We need to use the lmtest and sandwich packages to get the robust standard errors to be estimated. We then use stargazer to compare across the three models.

#new_name<-coeftest(model_name, vcov = 
                #vcovHC(model_name, type="hc#"))

robust1<-coeftest(lm1, vcov = 
                vcovHC(lm1, type="HC1"))

robust3<-coeftest(lm1, vcov = 
                vcovHC(lm1, type="HC3"))

stargazer(lm1, robust1, robust3, type="text")
## 
## =========================================================================
##                                      Dependent variable:                 
##                     -----------------------------------------------------
##                              price                                       
##                               OLS                    coefficient         
##                                                         test             
##                               (1)                (2)            (3)      
## -------------------------------------------------------------------------
## bedrooms                  -13,343.860        -13,343.860    -13,343.860  
##                          (24,914.510)        (24,186.850)   (25,127.380) 
##                                                                          
## sqft                      114.927***          114.927***     114.927***  
##                            (23.310)            (36.861)       (41.453)   
##                                                                          
## bathrooms               167,924.700***      167,924.700*** 167,924.700***
##                          (30,392.880)        (35,655.250)   (38,785.110) 
##                                                                          
## Constant                  -84,869.340        -84,869.340    -84,869.340  
##                          (59,998.040)        (61,867.510)   (63,863.060) 
##                                                                          
## -------------------------------------------------------------------------
## Observations                  535                                        
## R2                           0.290                                       
## Adjusted R2                  0.286                                       
## Residual Std. Error 430,243.900 (df = 531)                               
## F Statistic         72.156*** (df = 3; 531)                              
## =========================================================================
## Note:                                         *p<0.1; **p<0.05; ***p<0.01

First thing to note is that the coefficients do not change with the application of robust standard errors. That is correct. We are not changing the estimate of the relationship between the IV and DV. Rather we are changing our certainty level, i.e. the size of the standard error of the estimate.

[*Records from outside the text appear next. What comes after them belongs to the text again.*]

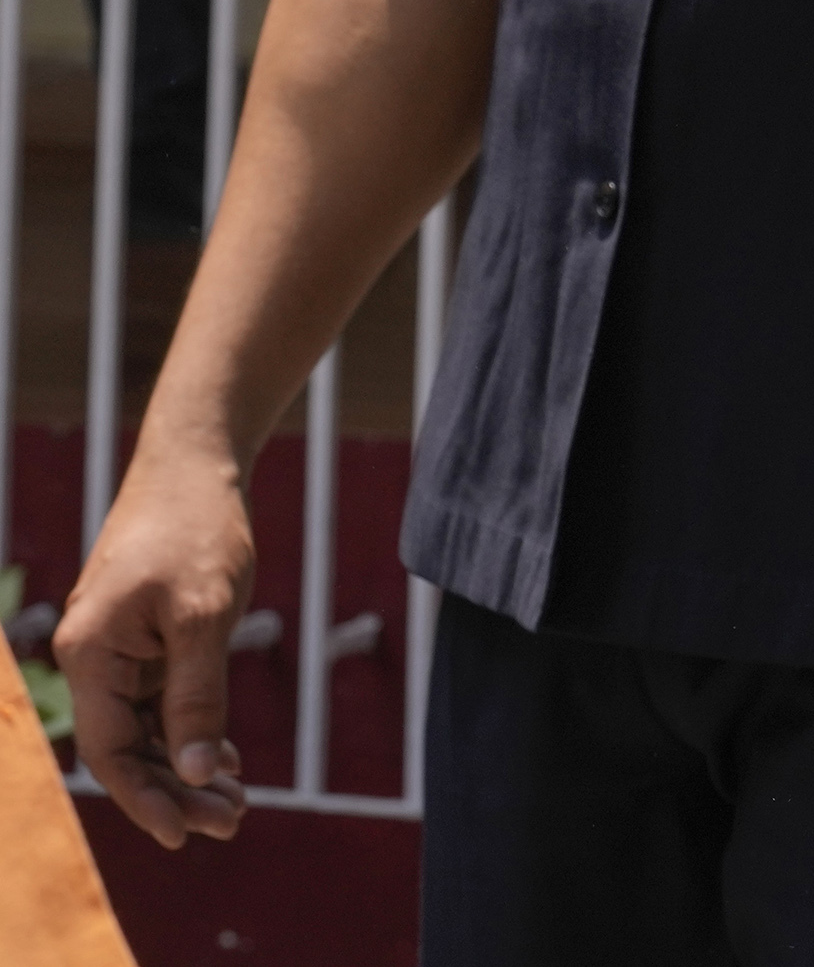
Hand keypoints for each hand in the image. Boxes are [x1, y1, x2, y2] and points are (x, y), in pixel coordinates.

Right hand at [55, 445, 258, 846]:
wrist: (196, 465)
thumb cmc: (197, 530)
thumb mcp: (204, 614)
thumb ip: (196, 693)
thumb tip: (191, 770)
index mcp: (89, 655)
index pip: (110, 751)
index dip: (146, 798)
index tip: (186, 836)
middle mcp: (92, 659)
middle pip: (128, 747)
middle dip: (175, 791)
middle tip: (232, 823)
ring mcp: (117, 651)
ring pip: (146, 729)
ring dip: (186, 767)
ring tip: (236, 804)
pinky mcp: (144, 640)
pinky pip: (160, 702)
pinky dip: (190, 731)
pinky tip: (223, 760)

Using robust standard errors does not have to increase the size of the standard errors of the estimate. In fact for the bedroom variable, the robust standard error size is smaller than the unadjusted model for Model 2 while larger for Model 3. For the other two variables, the standard errors are larger in the adjusted models compared to the unadjusted one.

We want to be conservative in what we consider significant finding, which is why we want to evaluate the residuals of our regression models and apply robust standard errors if necessary.